REQUIREMENT:
Repeat the records below exactly, from the first line through the line containing "left wrist: (5, 44)", and leave out any pictures.

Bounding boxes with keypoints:
┏━━
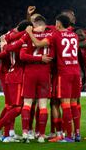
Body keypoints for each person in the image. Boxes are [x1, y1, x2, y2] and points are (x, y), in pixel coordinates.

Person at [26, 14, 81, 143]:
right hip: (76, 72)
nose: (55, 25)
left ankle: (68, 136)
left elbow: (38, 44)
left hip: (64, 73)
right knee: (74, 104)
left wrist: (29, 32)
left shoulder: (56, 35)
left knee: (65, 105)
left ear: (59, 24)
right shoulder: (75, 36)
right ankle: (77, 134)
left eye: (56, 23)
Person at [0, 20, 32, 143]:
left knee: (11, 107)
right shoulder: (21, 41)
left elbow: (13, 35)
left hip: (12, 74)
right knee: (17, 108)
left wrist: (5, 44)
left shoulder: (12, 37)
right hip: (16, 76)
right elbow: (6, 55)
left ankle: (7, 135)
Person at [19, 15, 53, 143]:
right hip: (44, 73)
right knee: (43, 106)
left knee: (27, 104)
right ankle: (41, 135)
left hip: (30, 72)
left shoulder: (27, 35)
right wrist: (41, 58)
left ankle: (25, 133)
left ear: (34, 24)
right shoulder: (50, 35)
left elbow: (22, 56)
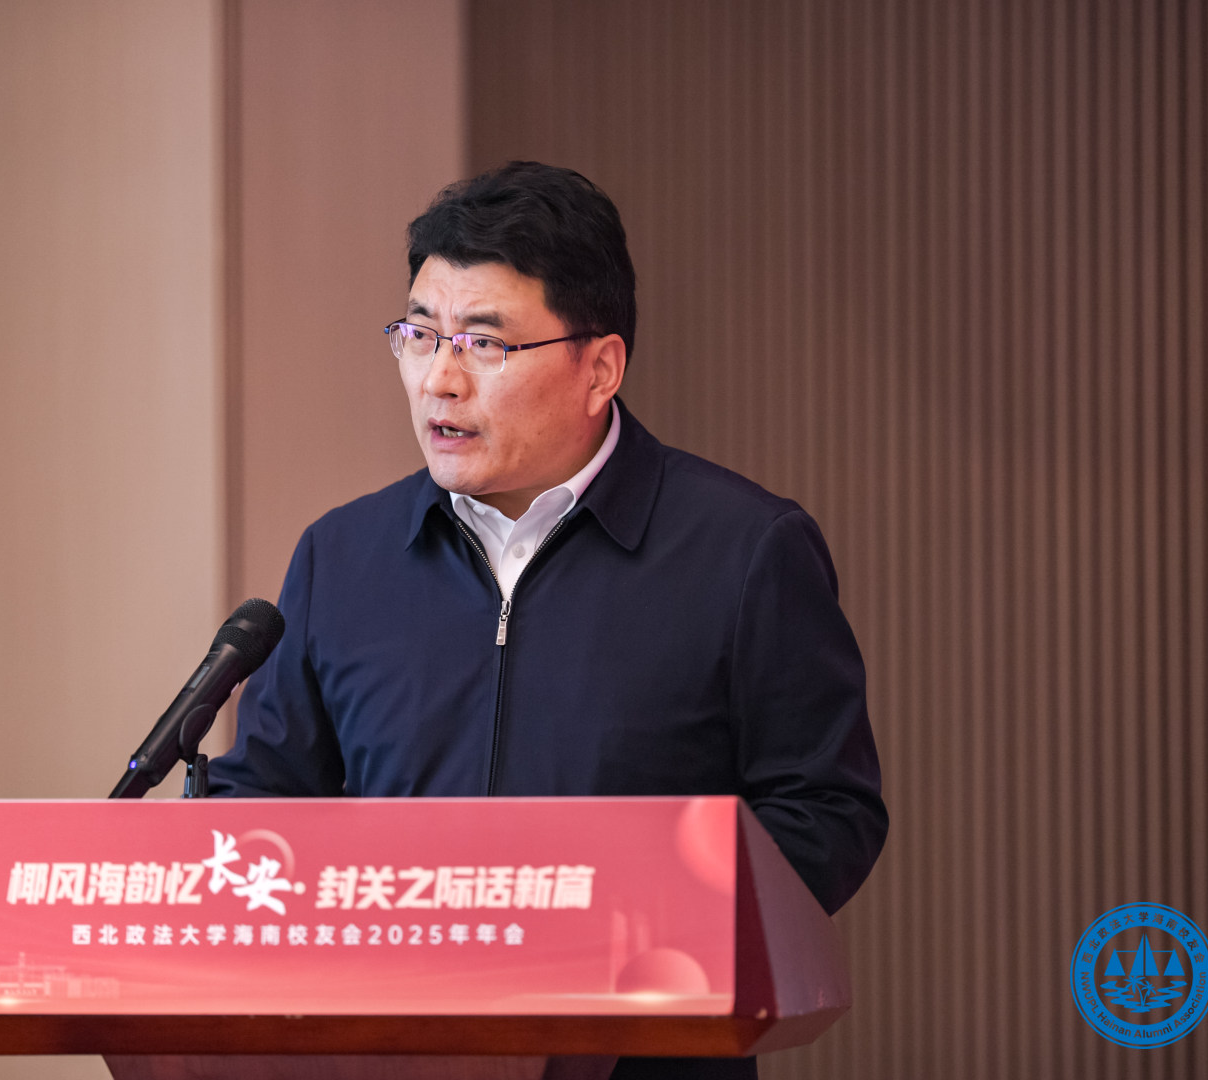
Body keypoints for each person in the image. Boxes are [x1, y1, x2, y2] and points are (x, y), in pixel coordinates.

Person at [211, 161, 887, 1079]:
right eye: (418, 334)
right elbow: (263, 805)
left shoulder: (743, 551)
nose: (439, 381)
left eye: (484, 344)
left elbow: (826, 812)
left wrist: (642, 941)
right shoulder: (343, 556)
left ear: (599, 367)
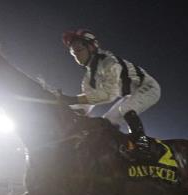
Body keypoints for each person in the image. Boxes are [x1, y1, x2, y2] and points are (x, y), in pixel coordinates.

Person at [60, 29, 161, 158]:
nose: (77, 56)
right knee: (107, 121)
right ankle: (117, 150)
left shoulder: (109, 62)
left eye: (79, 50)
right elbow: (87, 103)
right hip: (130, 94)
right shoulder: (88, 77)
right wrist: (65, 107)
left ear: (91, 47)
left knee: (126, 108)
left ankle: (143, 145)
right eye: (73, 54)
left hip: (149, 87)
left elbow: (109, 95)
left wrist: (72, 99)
┗━━
SOLUTION TO THIS EXERCISE:
Body keypoints for each person in the image. Boxes are [x1, y1, x2, y2] and points are (x, y), in pixel coordinates.

Person at [26, 14, 81, 143]:
right hip: (76, 72)
nose: (55, 25)
left ankle: (68, 136)
left elbow: (38, 44)
left hip: (64, 73)
right knee: (74, 104)
left wrist: (29, 32)
left shoulder: (56, 35)
left knee: (65, 105)
left ear: (59, 24)
right shoulder: (75, 36)
right ankle: (77, 134)
left eye: (56, 23)
Person at [0, 20, 32, 143]:
left knee: (11, 107)
right shoulder: (21, 41)
left elbow: (13, 35)
left hip: (12, 74)
right knee: (17, 108)
left wrist: (5, 44)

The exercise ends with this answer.